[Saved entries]
====

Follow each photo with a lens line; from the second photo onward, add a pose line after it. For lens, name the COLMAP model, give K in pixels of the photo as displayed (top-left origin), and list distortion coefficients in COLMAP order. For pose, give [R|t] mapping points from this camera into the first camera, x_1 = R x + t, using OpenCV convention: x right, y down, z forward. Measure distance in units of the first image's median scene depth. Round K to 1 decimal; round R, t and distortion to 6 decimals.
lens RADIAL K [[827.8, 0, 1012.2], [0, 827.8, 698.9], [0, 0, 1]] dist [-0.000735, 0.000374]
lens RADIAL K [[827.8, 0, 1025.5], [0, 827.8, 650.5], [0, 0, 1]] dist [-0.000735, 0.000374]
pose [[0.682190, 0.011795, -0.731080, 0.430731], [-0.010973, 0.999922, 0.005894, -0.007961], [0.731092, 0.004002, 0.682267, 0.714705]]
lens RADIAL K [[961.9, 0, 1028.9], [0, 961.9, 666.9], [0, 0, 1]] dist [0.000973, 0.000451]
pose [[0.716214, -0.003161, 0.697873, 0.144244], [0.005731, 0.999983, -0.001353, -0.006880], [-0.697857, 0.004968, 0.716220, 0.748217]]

====

- _ASSIGNED TASK_
Print everything from the start of the entries down to the line containing "650.5], [0, 0, 1]] dist [-0.000735, 0.000374]", copying each line exactly.

- _ANSWER TO THIS PROBLEM_
Follow each photo with a lens line; from the second photo onward, add a pose line after it. For lens, name the COLMAP model, give K in pixels of the photo as displayed (top-left origin), and list distortion coefficients in COLMAP order. For pose, give [R|t] mapping points from this camera into the first camera, x_1 = R x + t, using OpenCV convention: x right, y down, z forward. Measure distance in units of the first image's median scene depth. Round K to 1 decimal; round R, t and distortion to 6 decimals.
lens RADIAL K [[827.8, 0, 1012.2], [0, 827.8, 698.9], [0, 0, 1]] dist [-0.000735, 0.000374]
lens RADIAL K [[827.8, 0, 1025.5], [0, 827.8, 650.5], [0, 0, 1]] dist [-0.000735, 0.000374]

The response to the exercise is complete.